§ Records for this exercise

· · · · · · ·

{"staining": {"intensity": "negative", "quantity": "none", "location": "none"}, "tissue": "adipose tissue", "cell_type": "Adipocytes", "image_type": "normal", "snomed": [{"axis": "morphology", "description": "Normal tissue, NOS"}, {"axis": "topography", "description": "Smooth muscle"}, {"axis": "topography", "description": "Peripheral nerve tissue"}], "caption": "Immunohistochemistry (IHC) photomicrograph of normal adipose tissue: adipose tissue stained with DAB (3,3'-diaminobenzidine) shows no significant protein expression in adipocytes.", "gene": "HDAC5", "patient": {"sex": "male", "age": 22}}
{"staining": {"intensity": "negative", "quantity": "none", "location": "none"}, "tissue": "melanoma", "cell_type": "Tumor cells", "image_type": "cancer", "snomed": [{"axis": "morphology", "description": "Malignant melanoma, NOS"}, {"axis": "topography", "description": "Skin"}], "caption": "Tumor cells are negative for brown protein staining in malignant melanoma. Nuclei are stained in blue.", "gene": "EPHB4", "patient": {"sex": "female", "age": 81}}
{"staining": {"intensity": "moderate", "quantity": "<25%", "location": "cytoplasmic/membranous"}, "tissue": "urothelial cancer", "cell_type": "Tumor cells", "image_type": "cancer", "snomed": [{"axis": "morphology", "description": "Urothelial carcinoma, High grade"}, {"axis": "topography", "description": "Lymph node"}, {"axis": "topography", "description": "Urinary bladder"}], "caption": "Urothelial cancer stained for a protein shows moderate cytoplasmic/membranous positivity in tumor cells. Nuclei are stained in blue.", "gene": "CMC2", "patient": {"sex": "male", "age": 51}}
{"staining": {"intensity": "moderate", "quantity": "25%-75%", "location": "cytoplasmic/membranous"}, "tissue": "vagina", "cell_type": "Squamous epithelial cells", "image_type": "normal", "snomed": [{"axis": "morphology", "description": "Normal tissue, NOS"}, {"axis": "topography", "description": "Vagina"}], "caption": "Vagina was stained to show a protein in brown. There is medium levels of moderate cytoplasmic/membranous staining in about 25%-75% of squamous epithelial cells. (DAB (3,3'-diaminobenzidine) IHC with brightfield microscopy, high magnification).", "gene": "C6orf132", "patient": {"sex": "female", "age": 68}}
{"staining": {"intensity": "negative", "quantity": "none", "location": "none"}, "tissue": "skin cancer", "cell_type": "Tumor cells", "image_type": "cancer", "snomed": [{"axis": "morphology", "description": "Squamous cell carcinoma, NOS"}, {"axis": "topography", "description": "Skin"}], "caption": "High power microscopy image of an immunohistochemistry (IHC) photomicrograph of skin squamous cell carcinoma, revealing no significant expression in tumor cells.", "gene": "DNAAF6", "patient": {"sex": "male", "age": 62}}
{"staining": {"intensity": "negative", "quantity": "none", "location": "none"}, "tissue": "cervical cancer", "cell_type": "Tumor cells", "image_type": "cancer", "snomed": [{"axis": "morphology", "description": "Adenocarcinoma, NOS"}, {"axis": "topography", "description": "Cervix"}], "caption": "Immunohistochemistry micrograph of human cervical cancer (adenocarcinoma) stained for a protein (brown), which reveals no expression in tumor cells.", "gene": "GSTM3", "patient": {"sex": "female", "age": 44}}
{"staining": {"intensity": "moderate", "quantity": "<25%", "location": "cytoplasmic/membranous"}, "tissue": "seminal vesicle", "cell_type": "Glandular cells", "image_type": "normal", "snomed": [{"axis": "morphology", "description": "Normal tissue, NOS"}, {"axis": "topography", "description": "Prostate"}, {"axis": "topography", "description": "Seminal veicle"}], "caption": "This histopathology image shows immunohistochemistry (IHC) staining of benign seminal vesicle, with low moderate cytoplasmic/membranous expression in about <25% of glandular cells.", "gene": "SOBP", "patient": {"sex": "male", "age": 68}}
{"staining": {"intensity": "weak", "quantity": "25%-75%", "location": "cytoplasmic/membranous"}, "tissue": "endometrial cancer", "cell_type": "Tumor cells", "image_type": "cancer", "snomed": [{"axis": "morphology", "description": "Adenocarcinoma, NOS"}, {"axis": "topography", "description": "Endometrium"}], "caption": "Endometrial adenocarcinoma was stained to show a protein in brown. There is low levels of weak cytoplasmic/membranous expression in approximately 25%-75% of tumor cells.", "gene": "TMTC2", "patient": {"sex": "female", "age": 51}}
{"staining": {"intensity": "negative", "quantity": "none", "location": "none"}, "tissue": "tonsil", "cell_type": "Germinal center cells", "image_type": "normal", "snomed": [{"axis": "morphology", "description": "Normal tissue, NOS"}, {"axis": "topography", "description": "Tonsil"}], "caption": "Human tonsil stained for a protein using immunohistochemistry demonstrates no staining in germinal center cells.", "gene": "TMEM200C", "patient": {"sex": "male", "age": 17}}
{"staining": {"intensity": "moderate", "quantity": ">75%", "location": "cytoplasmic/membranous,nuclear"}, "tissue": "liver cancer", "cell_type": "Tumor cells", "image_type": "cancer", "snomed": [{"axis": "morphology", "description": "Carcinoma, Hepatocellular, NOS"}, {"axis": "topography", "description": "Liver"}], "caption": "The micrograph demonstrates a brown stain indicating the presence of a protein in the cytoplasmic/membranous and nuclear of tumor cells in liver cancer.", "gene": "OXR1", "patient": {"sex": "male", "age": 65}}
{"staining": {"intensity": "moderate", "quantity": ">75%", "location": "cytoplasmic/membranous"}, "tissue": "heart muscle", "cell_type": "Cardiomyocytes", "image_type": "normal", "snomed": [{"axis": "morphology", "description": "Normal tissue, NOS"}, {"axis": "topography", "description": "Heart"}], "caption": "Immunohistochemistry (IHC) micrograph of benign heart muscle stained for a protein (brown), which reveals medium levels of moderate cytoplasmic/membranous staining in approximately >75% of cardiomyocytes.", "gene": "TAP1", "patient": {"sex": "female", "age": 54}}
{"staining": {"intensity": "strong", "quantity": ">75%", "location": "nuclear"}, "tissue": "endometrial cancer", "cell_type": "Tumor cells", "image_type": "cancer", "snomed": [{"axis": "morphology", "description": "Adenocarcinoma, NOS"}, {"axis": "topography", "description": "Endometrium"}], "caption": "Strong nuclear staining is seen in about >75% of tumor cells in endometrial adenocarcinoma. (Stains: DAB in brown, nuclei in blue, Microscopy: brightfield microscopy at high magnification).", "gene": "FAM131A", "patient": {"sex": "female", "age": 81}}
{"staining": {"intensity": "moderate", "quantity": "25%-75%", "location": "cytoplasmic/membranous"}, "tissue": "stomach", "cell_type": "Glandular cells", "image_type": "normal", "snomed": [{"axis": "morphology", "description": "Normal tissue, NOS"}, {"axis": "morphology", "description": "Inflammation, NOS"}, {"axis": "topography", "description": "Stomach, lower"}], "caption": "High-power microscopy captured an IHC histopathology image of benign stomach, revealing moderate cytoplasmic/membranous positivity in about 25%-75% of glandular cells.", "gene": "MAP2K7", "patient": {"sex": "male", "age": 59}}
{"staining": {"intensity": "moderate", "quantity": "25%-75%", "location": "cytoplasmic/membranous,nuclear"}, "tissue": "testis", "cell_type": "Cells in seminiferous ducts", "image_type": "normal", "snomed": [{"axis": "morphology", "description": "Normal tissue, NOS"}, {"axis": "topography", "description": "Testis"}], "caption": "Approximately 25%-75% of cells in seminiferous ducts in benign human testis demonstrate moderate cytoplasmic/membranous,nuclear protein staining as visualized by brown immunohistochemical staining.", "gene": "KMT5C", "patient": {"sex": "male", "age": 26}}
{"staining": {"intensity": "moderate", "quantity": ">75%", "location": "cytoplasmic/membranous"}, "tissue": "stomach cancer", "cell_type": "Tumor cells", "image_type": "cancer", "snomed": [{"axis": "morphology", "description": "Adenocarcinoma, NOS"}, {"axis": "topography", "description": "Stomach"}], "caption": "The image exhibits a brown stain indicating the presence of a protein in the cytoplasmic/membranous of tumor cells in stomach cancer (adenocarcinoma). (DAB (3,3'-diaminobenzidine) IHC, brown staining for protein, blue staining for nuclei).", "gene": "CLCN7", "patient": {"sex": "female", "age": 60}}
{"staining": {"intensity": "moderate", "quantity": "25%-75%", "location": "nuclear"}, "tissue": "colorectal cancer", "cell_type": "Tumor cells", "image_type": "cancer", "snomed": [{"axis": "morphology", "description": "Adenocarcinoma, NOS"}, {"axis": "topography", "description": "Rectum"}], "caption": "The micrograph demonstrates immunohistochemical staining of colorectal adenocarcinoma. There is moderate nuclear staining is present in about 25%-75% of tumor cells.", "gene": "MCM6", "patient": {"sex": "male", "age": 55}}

· · · · · · ·

§ Brief
Starting with the line that holds "cancer stained for" and ending with the line that holds "power microscopy image", retype every line in the data above exactly, and nothing else.

§ Solved problem
{"staining": {"intensity": "moderate", "quantity": "<25%", "location": "cytoplasmic/membranous"}, "tissue": "urothelial cancer", "cell_type": "Tumor cells", "image_type": "cancer", "snomed": [{"axis": "morphology", "description": "Urothelial carcinoma, High grade"}, {"axis": "topography", "description": "Lymph node"}, {"axis": "topography", "description": "Urinary bladder"}], "caption": "Urothelial cancer stained for a protein shows moderate cytoplasmic/membranous positivity in tumor cells. Nuclei are stained in blue.", "gene": "CMC2", "patient": {"sex": "male", "age": 51}}
{"staining": {"intensity": "moderate", "quantity": "25%-75%", "location": "cytoplasmic/membranous"}, "tissue": "vagina", "cell_type": "Squamous epithelial cells", "image_type": "normal", "snomed": [{"axis": "morphology", "description": "Normal tissue, NOS"}, {"axis": "topography", "description": "Vagina"}], "caption": "Vagina was stained to show a protein in brown. There is medium levels of moderate cytoplasmic/membranous staining in about 25%-75% of squamous epithelial cells. (DAB (3,3'-diaminobenzidine) IHC with brightfield microscopy, high magnification).", "gene": "C6orf132", "patient": {"sex": "female", "age": 68}}
{"staining": {"intensity": "negative", "quantity": "none", "location": "none"}, "tissue": "skin cancer", "cell_type": "Tumor cells", "image_type": "cancer", "snomed": [{"axis": "morphology", "description": "Squamous cell carcinoma, NOS"}, {"axis": "topography", "description": "Skin"}], "caption": "High power microscopy image of an immunohistochemistry (IHC) photomicrograph of skin squamous cell carcinoma, revealing no significant expression in tumor cells.", "gene": "DNAAF6", "patient": {"sex": "male", "age": 62}}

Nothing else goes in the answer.